◆ **WHAT YOU WILL DO**: Count how many lines in the items below contain the word "order", treating uppercase and lowercase as different, and reply with only that number.
-- BEGIN --
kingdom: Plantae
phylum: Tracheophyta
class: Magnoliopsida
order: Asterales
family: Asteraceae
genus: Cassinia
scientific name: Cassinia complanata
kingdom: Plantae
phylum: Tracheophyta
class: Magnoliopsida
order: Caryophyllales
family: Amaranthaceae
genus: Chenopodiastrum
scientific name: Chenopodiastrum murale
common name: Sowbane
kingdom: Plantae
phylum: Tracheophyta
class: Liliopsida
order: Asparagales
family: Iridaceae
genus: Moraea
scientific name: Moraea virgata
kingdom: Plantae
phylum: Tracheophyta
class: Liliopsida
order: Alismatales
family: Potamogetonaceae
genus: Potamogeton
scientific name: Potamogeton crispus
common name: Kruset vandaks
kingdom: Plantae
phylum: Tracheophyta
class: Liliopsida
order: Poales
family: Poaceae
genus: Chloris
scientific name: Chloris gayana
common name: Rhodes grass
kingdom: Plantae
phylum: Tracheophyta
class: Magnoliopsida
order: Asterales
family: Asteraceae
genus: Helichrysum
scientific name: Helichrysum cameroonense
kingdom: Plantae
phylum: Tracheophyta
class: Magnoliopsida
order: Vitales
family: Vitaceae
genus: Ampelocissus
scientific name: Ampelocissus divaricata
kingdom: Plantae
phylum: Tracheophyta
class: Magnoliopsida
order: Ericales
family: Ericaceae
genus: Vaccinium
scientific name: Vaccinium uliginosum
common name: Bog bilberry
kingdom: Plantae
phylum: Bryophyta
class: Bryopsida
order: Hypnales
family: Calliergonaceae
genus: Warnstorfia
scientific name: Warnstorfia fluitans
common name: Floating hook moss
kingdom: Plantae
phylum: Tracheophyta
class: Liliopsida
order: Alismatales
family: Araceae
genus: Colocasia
-- END --
◆ **FINISHED ANSWER**: 10